Fonte: Várias, Internet.
ILDO LOBO
... Fez parte da mítica formação cabo-verdiana Os Tubarões, que marcaram a música de Cabo Verde a partir da época da independência, a 5 de Junho de 1975, até à década de 90. Dividindo a sua carreira como músico com a profissão de oficial de alfândega, Lobo era não só conhecido pelas suas mornas, funanás e coladeras, como pelas suas posições políticas e discurso interventivo de cariz marxista.
Depois da extinção dos Tubarões, o cantor prosseguiu uma carreira a solo tendo gravado o seu primeiro disco em 1996, com o título "Nos Morna", dedicado ao pai que acabara de falecer e inteiramente preenchido por mornas. A produção esteve a cargo de Mário Lúcio, do grupo Simentera, e a gravação decorreu em Paris com músicos oriundos da ilha de Santiago. No álbum seguinte, de 2001, "Intelectual", teve a acompanhá-lo a banda de Cesária Évora. Ao longo da sua carreira, iniciada aos 14 anos no conjunto Madrugada e prosseguida nos Tubarões, Ildo Lobo deu voz a compositores como Manuel d'Novas e Renato Cardoso e interpretou mornas como "05 de Julho", "Cabral ká morri" e "Porton di nôs ilha". Participou ainda numa homenagem a Timor-Leste durante a luta de independência deste país, com o funaná "Ask Xanana" (adaptado de um tema dos Tubarões, "Djonsinho Cabral"), e no disco "Filhos da Madrugada", onde cantou temas de José Afonso. A sua última apresentação em Portugal aconteceu a 2 de Fevereiro, no Centro Cultural de Belém, em Lisboa.
Fonte: Jornal Público Jornalista: Monica Lindim (21 de Outubro 2004)
FERNANDO QUEJAS Fernando Quejas tem, pelo menos, um mérito que ninguém lhe nega. Numa altura em que a música Cabo-verdiana era paraticamente desconhecida em Portugal e no estrangeiro, ele teve o arrojo de a cantar e foi pela sua voz que muitos portugueses ouvira pela primeira vez, com deleite, a doce melodia da Morna.

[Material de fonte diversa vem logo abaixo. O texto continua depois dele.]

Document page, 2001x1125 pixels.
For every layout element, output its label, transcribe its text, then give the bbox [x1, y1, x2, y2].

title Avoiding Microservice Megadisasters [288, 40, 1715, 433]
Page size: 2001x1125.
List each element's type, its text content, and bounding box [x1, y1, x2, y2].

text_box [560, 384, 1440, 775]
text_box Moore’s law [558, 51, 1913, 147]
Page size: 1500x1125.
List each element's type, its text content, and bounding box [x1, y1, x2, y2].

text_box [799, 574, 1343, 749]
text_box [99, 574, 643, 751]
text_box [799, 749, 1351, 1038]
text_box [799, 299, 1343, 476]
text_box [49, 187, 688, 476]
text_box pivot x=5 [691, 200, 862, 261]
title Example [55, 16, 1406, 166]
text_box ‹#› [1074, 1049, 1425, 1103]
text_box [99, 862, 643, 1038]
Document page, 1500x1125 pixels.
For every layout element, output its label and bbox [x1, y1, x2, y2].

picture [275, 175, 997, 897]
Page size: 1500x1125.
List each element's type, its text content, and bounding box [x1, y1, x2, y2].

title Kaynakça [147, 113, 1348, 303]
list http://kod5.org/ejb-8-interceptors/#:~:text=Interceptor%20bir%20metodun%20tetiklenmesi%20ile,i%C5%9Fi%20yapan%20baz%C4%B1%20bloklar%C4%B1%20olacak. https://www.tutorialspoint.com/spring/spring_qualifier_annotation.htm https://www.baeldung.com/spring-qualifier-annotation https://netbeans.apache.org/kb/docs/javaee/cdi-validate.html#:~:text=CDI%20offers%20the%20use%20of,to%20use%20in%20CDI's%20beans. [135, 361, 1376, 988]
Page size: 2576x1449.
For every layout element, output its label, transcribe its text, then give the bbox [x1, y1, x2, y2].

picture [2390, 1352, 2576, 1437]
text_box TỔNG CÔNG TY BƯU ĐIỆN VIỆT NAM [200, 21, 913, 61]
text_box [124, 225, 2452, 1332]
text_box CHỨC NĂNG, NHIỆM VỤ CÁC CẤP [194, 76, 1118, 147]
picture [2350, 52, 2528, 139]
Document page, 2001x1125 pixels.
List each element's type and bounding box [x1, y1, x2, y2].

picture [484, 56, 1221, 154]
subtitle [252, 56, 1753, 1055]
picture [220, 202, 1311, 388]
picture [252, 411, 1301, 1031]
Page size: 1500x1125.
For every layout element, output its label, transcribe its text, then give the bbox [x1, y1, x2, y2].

Veio para Portugal em 1947 e lutou com afinco para conseguir uma oportunidade de se mostrar como cantor e impôr-se como músico Cabo-verdiano perante a sociedade Portuguesa daquela época.
Para tornar a música Cabo-verdiana mais facilmente aceitável pelo público Português encaminhou a Morna um pouco para o lado da sua irmã, o Fado. Foi então muito contestado em Cabo Verde, onde se achava que ele a deturpar a mais genuína música da sua Terra metendo ainda orquestrações e instrumentos que não tinham nada a ver com a Morna. Hoje é considerado pioneiro desse novo estilo de música Cabo-verdiana.
Possui 21 discos gravados desde os anos 50, dos quais constam composições de Eugénio Tavares e B.Léza e um CD (Corridor di Fundo) gravado mais recentemente.